(Given data)

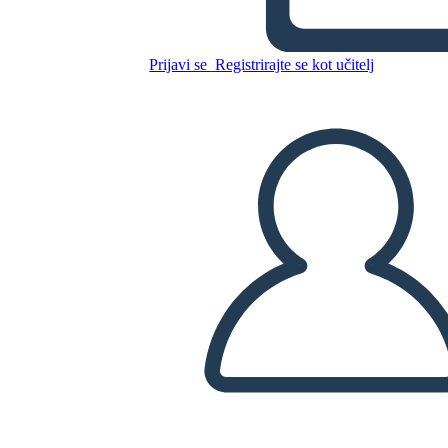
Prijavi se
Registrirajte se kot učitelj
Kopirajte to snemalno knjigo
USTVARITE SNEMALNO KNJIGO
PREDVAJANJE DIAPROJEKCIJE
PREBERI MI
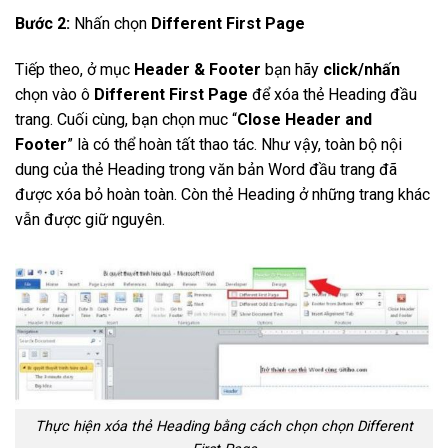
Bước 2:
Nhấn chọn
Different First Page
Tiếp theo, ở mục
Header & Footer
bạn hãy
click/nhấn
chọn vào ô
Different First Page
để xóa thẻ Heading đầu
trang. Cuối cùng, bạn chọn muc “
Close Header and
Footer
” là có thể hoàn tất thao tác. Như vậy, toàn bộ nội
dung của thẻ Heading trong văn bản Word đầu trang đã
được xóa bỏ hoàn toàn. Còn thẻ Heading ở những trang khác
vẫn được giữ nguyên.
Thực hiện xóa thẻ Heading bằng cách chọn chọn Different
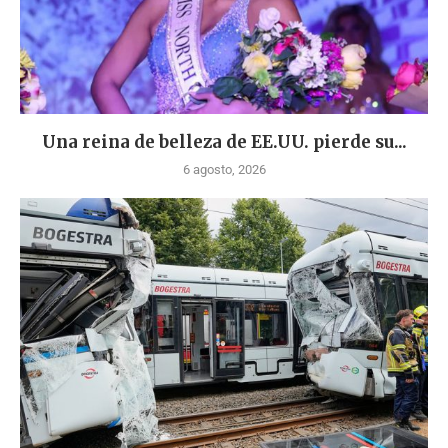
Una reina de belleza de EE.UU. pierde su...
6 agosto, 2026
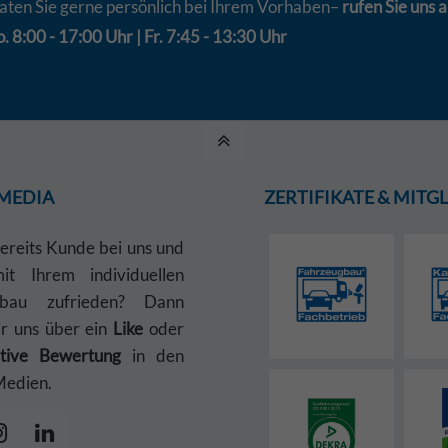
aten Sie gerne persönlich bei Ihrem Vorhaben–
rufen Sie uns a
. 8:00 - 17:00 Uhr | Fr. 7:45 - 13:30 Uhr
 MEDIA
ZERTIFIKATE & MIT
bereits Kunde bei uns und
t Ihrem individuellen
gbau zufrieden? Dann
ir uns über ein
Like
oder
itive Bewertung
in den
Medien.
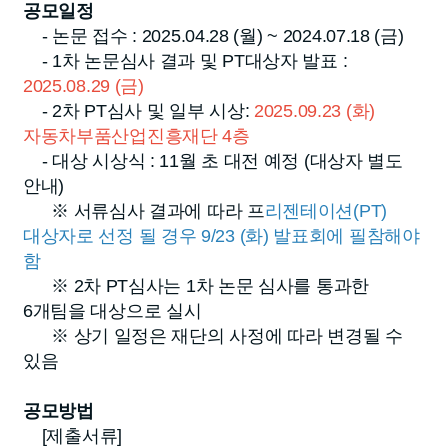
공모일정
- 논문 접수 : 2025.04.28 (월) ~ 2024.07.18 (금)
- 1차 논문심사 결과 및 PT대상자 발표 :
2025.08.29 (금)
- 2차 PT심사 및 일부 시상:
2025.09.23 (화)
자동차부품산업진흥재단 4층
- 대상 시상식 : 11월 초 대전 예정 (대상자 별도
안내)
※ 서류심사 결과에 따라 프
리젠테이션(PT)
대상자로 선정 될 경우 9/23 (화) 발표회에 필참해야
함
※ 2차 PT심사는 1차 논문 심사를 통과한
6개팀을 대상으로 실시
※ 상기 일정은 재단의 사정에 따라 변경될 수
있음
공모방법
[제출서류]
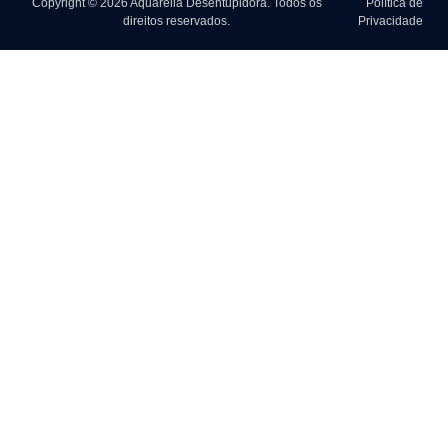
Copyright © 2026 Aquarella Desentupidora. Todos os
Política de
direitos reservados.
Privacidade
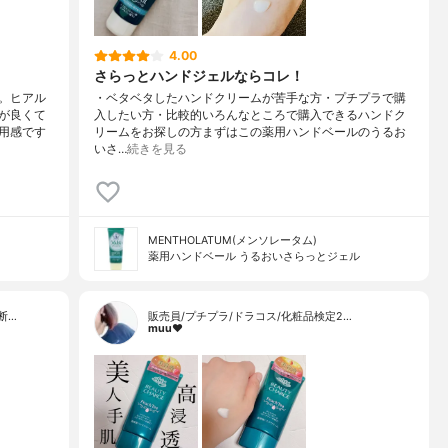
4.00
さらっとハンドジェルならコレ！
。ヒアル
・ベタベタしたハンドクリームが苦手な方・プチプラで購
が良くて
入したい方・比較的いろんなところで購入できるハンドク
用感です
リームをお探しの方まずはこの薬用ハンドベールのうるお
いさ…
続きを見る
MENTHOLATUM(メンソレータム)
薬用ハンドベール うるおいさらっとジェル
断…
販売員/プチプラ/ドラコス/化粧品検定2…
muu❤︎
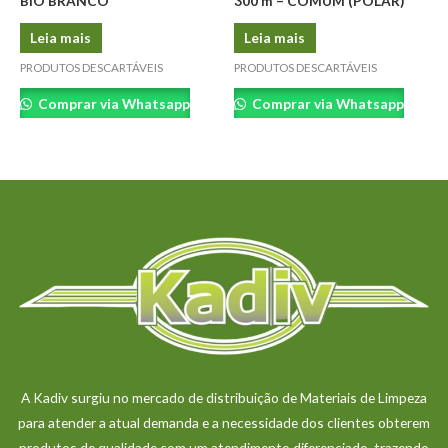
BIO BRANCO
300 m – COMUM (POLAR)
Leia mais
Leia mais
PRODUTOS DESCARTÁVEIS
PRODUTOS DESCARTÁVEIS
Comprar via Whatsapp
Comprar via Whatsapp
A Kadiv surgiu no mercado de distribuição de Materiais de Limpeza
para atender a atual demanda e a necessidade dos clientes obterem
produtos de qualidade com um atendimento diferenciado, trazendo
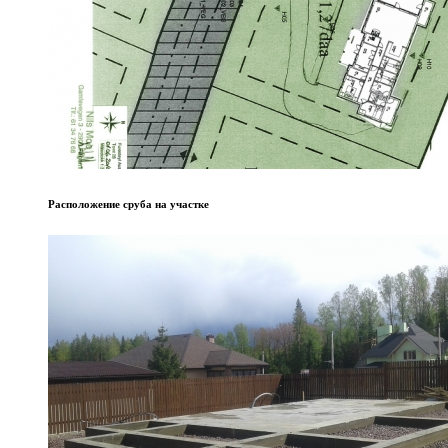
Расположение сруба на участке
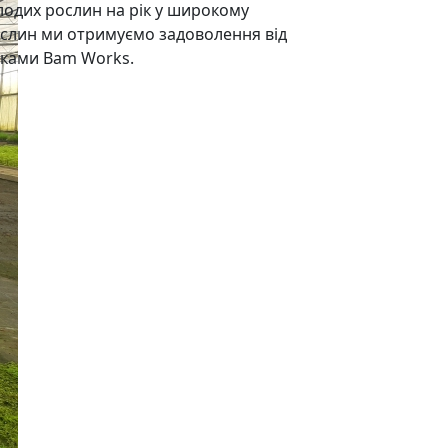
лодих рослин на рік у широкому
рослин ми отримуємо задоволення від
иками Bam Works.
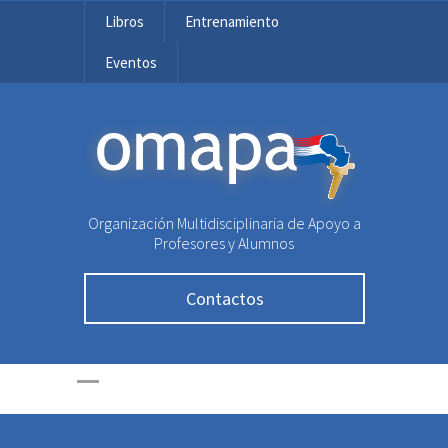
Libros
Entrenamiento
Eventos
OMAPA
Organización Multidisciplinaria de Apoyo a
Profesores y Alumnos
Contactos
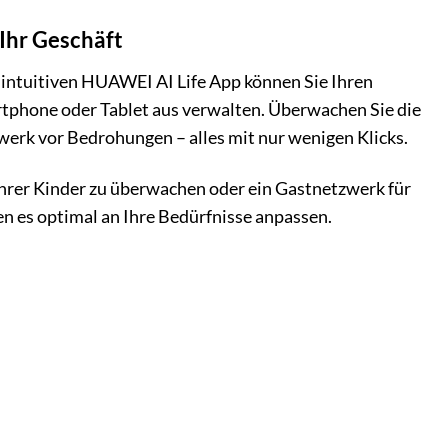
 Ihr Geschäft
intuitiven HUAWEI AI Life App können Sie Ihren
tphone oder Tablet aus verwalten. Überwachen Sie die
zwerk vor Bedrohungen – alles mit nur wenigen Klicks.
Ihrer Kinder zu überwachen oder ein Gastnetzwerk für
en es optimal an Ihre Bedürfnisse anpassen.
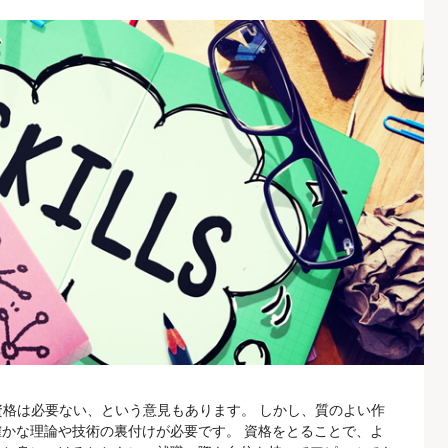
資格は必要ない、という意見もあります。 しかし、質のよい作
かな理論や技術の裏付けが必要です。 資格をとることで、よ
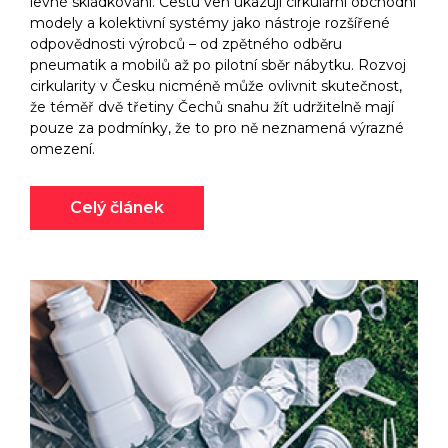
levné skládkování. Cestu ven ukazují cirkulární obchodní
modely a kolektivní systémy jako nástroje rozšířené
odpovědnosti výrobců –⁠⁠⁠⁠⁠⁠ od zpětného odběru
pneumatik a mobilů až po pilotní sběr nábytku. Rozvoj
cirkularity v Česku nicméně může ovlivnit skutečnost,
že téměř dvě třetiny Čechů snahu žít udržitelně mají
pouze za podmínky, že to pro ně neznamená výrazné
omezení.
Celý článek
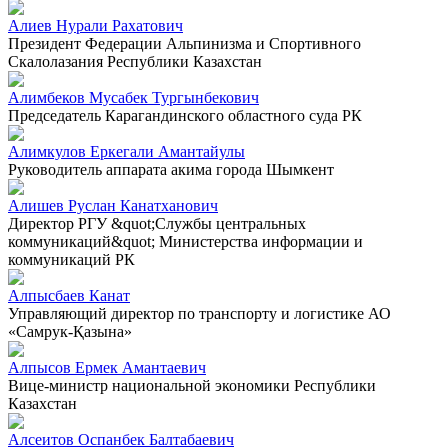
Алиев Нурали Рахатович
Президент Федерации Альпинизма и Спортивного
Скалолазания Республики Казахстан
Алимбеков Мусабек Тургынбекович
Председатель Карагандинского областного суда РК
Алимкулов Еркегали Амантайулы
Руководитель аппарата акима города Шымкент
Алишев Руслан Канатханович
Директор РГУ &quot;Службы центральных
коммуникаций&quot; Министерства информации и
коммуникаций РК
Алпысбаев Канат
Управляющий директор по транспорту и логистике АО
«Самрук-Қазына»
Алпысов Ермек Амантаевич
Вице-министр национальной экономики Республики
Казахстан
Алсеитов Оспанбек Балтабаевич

(End Given data)

**Work required:**
Every line from the one with "MENTHOLATUM(メンソレータム)" through the one with "zwerk vor Bedrohungen" is to be reproduced exactly as written above, and the pictures are to be dropped.

**Your solution:**
MENTHOLATUM(メンソレータム)
薬用ハンドベール うるおいさらっとジェル
断…
販売員/プチプラ/ドラコス/化粧品検定2…
muu❤︎
BIO BRANCO
300 m – COMUM (POLAR)
Leia mais
Leia mais
PRODUTOS DESCARTÁVEIS
PRODUTOS DESCARTÁVEIS
Comprar via Whatsapp
Comprar via Whatsapp
A Kadiv surgiu no mercado de distribuição de Materiais de Limpeza
para atender a atual demanda e a necessidade dos clientes obterem
produtos de qualidade com um atendimento diferenciado, trazendo
Расположение сруба на участке
лодих рослин на рік у широкому
рослин ми отримуємо задоволення від
иками Bam Works.
Libros
Entrenamiento
Eventos
OMAPA
Organización Multidisciplinaria de Apoyo a
Profesores y Alumnos
Contactos
 Ihr Geschäft
intuitiven HUAWEI AI Life App können Sie Ihren
tphone oder Tablet aus verwalten. Überwachen Sie die
zwerk vor Bedrohungen – alles mit nur wenigen Klicks.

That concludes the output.